Quanto al prossimo futuro il gestore appare ancora fiducioso nei ritorni che saranno in grado di generare le posizioni assunte in compagnie assicurative del calibro di Geico e General Re, che costituiscono attualmente la parte preponderante del portafoglio azionario della Berkshire Hathaway. Una fiducia che non lo esime da fare i suoi complimenti ai concorrenti diretti delle sue controllate, Progressive e Mercury General , per i risultati ottenuti in questi ultimi trimestri.

28 Ottobre 2003   08:00  ANSA  (di Luca Spoldi)

 

 

 

  Buffett pessimista su dollaro, compra altre valute

28 Ottobre 2003   13,35    (ANSA-BLOOMBERG)

 

Warren Buffett, il guru della finanza statunitense cui fa capo la società finanziaria Berkshire Hathaway, è pessimista sulle sorti del dollaro, al punto che da un anno e mezzo a questa parte ha investito in altre valute, preoccupato sopratutto dall' andamento del deficit commerciale Usa.

In una lettera pubblicata sul sito Fortune.com, Buffett scrive infatti che "il nostro disavanzo commerciale è fortemente peggiorato, al punto che il valore netto del nostro Paese, per così dire, si sta adesso trasferendo all' estero, in misura allarmante".

Buffett peraltro ha evitato di precisare l' ammontare degli investimenti fatti in valute diverse dal dollaro né le divise verso cui Berkshire si è indirizzato. Il guru della finanza, in ogni caso, prima della primavera dello scorso anno non aveva mai investito in monete diverse dal dollaro.

Nella stessa comunicazione al sito Fortune.com, Buffett auspica anche il varo di un piano tariffario in grado di contenere le importazioni e favorire l' export dagli Stati Uniti. Il disavanzo commerciale statunitense nei primi otto mesi del 2003 è volato alla cifra-record di 324,4 miliardi di dollari, contro i 265,3 mld del corrispondente periodo del 2002.

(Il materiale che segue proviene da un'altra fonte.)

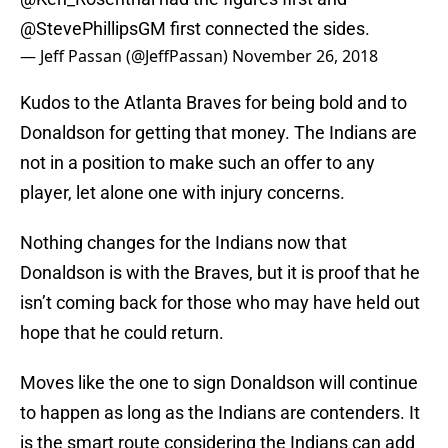
@StevePhillipsGM
first connected the sides.
— Jeff Passan (@JeffPassan)
November 26, 2018
Kudos to the Atlanta Braves for being bold and to
Donaldson for getting that money. The Indians are
not in a position to make such an offer to any
player, let alone one with injury concerns.
Nothing changes for the Indians now that
Donaldson is with the Braves, but it is proof that he
isn’t coming back for those who may have held out
hope that he could return.
Moves like the one to sign Donaldson will continue
to happen as long as the Indians are contenders. It
is the smart route considering the Indians can add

Buffett peraltro aggiunge: "sia come americano che come investitore, oggi come oggi mi auguro che la nostra scelta si riveli sbagliata". Infatti - spiega - qualsiasi profitto che sia possibile ottenere da un investimento in valute diverse dal dollaro, viene "controbilanciato dalle perdite della nostra azienda e dei nostri azionisti, in altri aspetti della loro vita, derivanti da un calo della quotazione" del biglietto verde.